I am looking for some clarification in regards to the following law which is posted on the civil service website. 

"Pursuant to Chapter 708 of the Acts of 1941, an applicant who is activated to full-time active duty after he/she passes a civil service exam or after his/her name is placed on an eligible list, may request in writing within six months upon his/her return from active duty, to the Human Resources Division to extend his/her eligibility for a period equal to the period of eligibility remaining at the time he/she commences active military duty."

My question is, does this law only apply to reservists?? For example, an active duty service member receives a card while on active duty, shortly thereafter the city goes into a hiring freeze and decides not to hire, and the list expires. Can the service member request an extension for the certified list off of which they received a card???

Any advice would be greatly appreciated. Thank you.


----------



## MKellyIrish (Apr 1, 2009)

I'm in the same boat here. I'm currently on an elgible list that is due to expire whenever the new list from the 2009 exam comes out this november.when the new list does come out can I can extend my eligibility from the 2007 exam onto the 2009 list for the same town since I went active duty in Nov 2007?


----------



## Irishpride (May 5, 2002)

redemption05 said:


> For example, an active duty service member receives a card while on active duty, shortly thereafter the city goes into a hiring freeze and decides not to hire, and the list expires. Can the service member request an extension for the certified list off of which they received a card???
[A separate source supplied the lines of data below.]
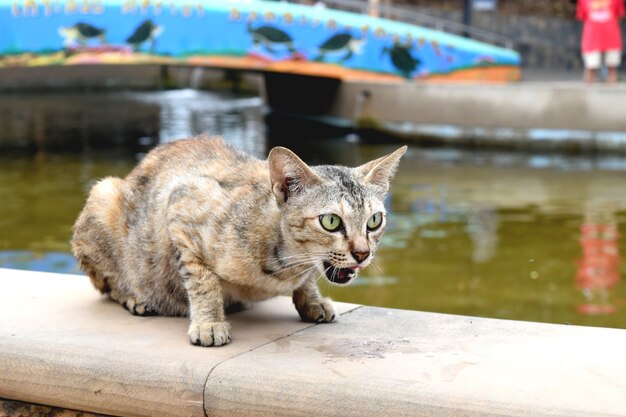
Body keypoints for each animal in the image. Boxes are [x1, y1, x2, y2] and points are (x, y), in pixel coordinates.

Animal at [72, 136, 404, 344]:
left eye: (374, 221)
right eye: (331, 221)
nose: (362, 253)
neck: (286, 265)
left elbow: (307, 282)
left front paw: (312, 300)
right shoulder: (180, 206)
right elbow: (202, 281)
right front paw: (209, 322)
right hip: (103, 195)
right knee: (107, 284)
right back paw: (136, 298)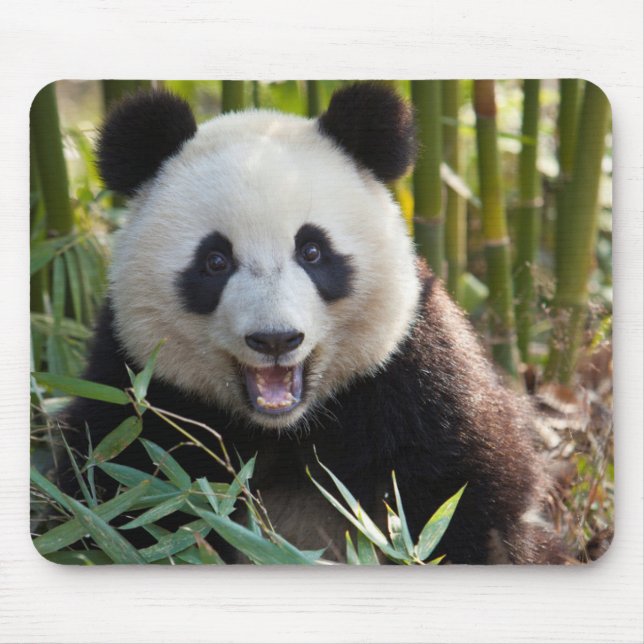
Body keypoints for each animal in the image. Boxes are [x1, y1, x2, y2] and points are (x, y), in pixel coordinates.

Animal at [60, 82, 562, 564]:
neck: (285, 428)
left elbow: (468, 498)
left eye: (313, 251)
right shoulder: (138, 395)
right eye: (215, 261)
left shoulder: (416, 379)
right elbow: (121, 504)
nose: (275, 339)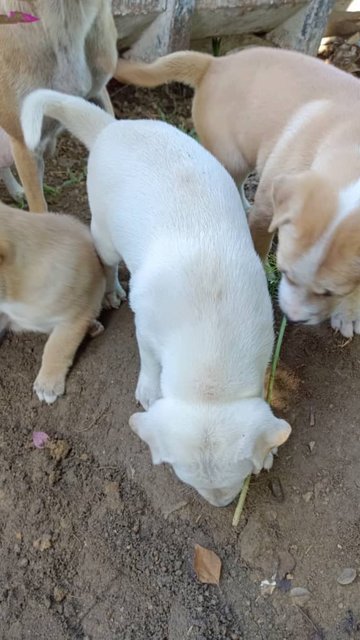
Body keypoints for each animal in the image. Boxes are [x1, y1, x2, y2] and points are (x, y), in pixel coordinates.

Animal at [21, 90, 292, 508]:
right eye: (187, 480)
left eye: (238, 480)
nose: (220, 506)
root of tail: (112, 127)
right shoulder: (146, 329)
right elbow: (149, 362)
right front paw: (148, 391)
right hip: (104, 233)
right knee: (108, 262)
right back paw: (112, 290)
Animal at [114, 48, 360, 340]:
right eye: (284, 272)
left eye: (330, 292)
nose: (293, 318)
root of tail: (214, 62)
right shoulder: (266, 209)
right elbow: (260, 244)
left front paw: (349, 313)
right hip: (232, 156)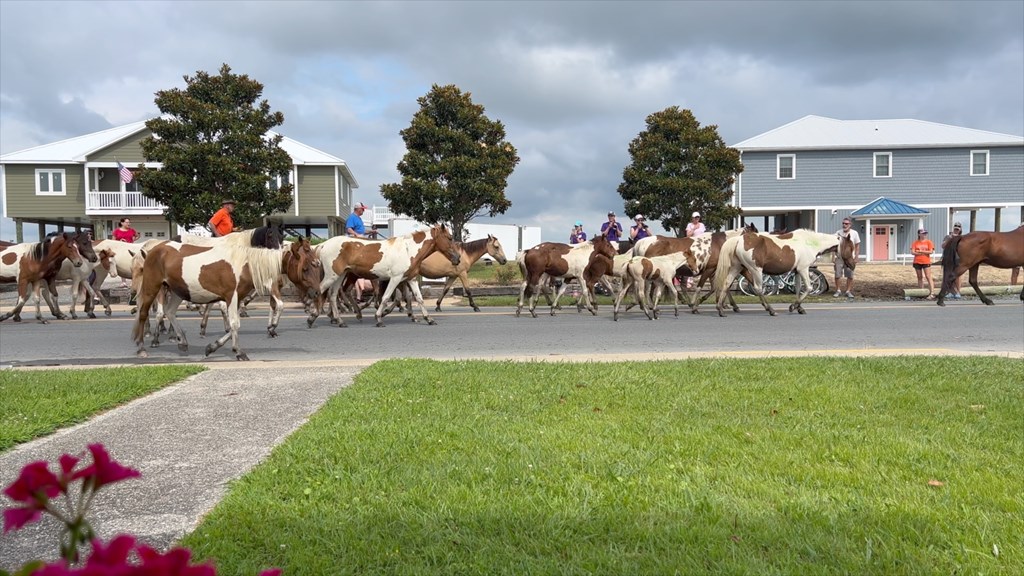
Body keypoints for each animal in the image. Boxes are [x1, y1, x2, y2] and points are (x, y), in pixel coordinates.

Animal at [307, 224, 460, 325]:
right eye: (450, 238)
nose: (458, 258)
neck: (408, 250)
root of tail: (323, 245)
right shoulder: (396, 278)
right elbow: (386, 297)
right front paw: (379, 317)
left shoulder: (410, 279)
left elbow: (418, 298)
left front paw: (429, 318)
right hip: (332, 276)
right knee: (322, 291)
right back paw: (313, 316)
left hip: (340, 275)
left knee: (333, 295)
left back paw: (339, 320)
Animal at [712, 228, 856, 315]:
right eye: (850, 248)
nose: (853, 265)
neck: (809, 243)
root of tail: (738, 239)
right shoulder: (804, 269)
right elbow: (808, 288)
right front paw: (793, 306)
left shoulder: (797, 271)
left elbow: (798, 289)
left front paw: (799, 308)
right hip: (755, 270)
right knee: (758, 288)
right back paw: (770, 310)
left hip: (736, 267)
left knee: (726, 284)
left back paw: (720, 309)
As I understand it, once an appointing authority decides it does not have the funds for the position and they do not take a name off of that cert. in 12 weeks the list is vacated. If the town wants to hire at a later date they need to request a new certification from CS. The extension is designed for when the position is going to be filled, which in the example you gave it is not. Basically there is nothing to extend because the certification is shitcanned.


----------



## MetrowestPD (Oct 21, 2008)

I agree with Irish, as I understand once the new list is out the old one is shit canned. The extension is for an eligible list.


----------



## MKellyIrish (Apr 1, 2009)

Ok so I am number 1 in my town right now on the list off the 2007 police exam.Shortly after the 2007 exam I changed my residency to boston and went active duty in the military.I know for a fact that the town I lived in is going to be hiring in the next 6 months the problem is when I take the 2009 make-up exam I won't have prefrence in that town anymore and they could be hiring off that list.But that law states if you go active duty after you either pass the exam or was placed on an elgible list which I was that I can extend my elgibility to the amount of time that was remaining when I went active duty. So if I went active duty in Nov 2007 and the list doesn't run up until say Nov 09. Won't I be extended onto the new list if they decide to hire off it because of the time I had remaining when I went active?


----------



## redemption05 (Nov 11, 2005)

Thank you for the input. I'm trying to acquire more info from civil service although I haven't been too successful in dealing with them thus far. Thanks again.


----------



## MKellyIrish (Apr 1, 2009)

Talked to civil service today. Bottom line if you either passed an exam and or was put on an elgible list and then went active duty, whatever time that was left on that exam when you went active duty will be your extension when you return. So if you had 6 months left on that exam until it expired when you come back that 6 months can or will be extended onto the new exam for that period of time


----------



## redemption05 (Nov 11, 2005)

Thanks for the info Irish. Unfortunately it doesn't help me. I was already active duty when I received my card. Good luck to you.


----------